In prenatal context, it may be difficult to distinguish prenatal benign HPP and perinatal severe HPP. In fact, prenatal benign HPP was previously described with mild outcome [25, 35], but several years of experience suggest that it may result in variable outcome, ranging from mild HPP to infantile non-lethal HPP [52]. Combined with clinical examination, the identification of the mutations and the prediction of their degree of severity could be very useful to distinguish severe and benign prenatal HPP. However, testing new mutations by in vitro functional tests remains time-consuming and existing in silico predictive tools still show relatively low predictive powers.

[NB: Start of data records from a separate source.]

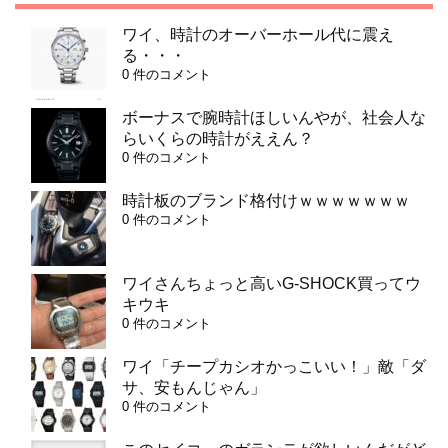
ワイ、時計のオーバーホール代に震え
る・・・
0 件のコメント
ボーナスで腕時計ほしいんやが、社会人な
らいくらの時計がええん？
0 件のコメント
時計板のブランド格付けｗｗｗｗｗｗｗ
0 件のコメント
ワイさんちょっと高いG-SHOCK買ってウ
キウキ
0 件のコメント
ワイ「チープカシオかっこいい！」敵「ダ
サ、安もんじゃん」
0 件のコメント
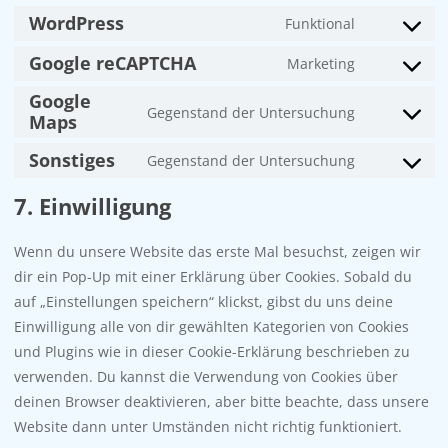
WordPress
Funktional
Consent
to
Google reCAPTCHA
Marketing
Consent
service
Google
to
wordpress
Gegenstand der Untersuchung
Maps
Consent
service
to
google-
Sonstiges
Gegenstand der Untersuchung
Consent
service
recaptcha
to
google-
7. Einwilligung
service
maps
sonstiges
Wenn du unsere Website das erste Mal besuchst, zeigen wir
dir ein Pop-Up mit einer Erklärung über Cookies. Sobald du
auf „Einstellungen speichern“ klickst, gibst du uns deine
Einwilligung alle von dir gewählten Kategorien von Cookies
und Plugins wie in dieser Cookie-Erklärung beschrieben zu
verwenden. Du kannst die Verwendung von Cookies über
deinen Browser deaktivieren, aber bitte beachte, dass unsere
Website dann unter Umständen nicht richtig funktioniert.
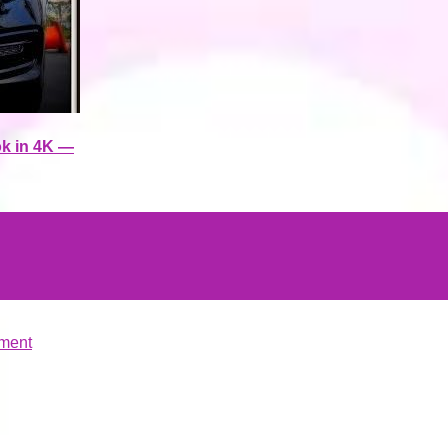
ok in 4K —
ment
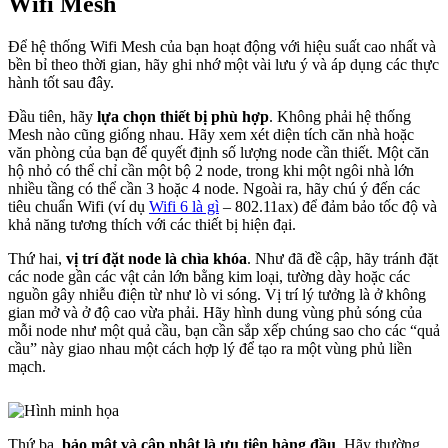
Wifi Mesh
Để hệ thống Wifi Mesh của bạn hoạt động với hiệu suất cao nhất và
bền bỉ theo thời gian, hãy ghi nhớ một vài lưu ý và áp dụng các thực
hành tốt sau đây.
Đầu tiên, hãy
lựa chọn thiết bị phù hợp
. Không phải hệ thống
Mesh nào cũng giống nhau. Hãy xem xét diện tích căn nhà hoặc
văn phòng của bạn để quyết định số lượng node cần thiết. Một căn
hộ nhỏ có thể chỉ cần một bộ 2 node, trong khi một ngôi nhà lớn
nhiều tầng có thể cần 3 hoặc 4 node. Ngoài ra, hãy chú ý đến các
tiêu chuẩn Wifi (ví dụ
Wifi 6 là gì
– 802.11ax) để đảm bảo tốc độ và
khả năng tương thích với các thiết bị hiện đại.
Thứ hai,
vị trí đặt node là chìa khóa
. Như đã đề cập, hãy tránh đặt
các node gần các vật cản lớn bằng kim loại, tường dày hoặc các
nguồn gây nhiễu điện từ như lò vi sóng. Vị trí lý tưởng là ở không
gian mở và ở độ cao vừa phải. Hãy hình dung vùng phủ sóng của
mỗi node như một quả cầu, bạn cần sắp xếp chúng sao cho các “quả
cầu” này giao nhau một cách hợp lý để tạo ra một vùng phủ liền
mạch.
Thứ ba,
bảo mật và cập nhật là ưu tiên hàng đầu
. Hãy thường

Is HPP an Oligogenic Disease?
In a few proportion of patients, estimated to 5 %, no mutation in the ALPL gene was found, which may suggest intronic mutations or mutations in the regulatory sequence, but also possible mutations in other genes. In addition, there is evidence of patients with the same genotype but significant different phenotypes although these differences mostly correspond to adjacent classes of severity (childhood and infantile for instance) [36, 52, 56]. This may be due to environmental or epigenetic factors but also to modifiers genes. Since the mechanism of mineralization has been greatly deciphered [24, 57], a series of genes involved in Pi and PPi metabolism have been suggested as possible modifiers of the HPP phenotype (Fig. 1), especially the genes encoding ENPP1, an antagonist to TNSALP that produces PPi [14, 37], ANK, a transmembrane protein exporting intracellular PPi [10], OPN, an inhibitor of mineralization that binds hydroxyapatite [10] an PHOSPHO1 a phosphatase involved in the initiation of mineralization [57]. Although there is no yet direct proof of implication of these genes in the modulation of the HPP phenotype, exhaustive sequencing of these genes by using NGS should efficiently answer the question.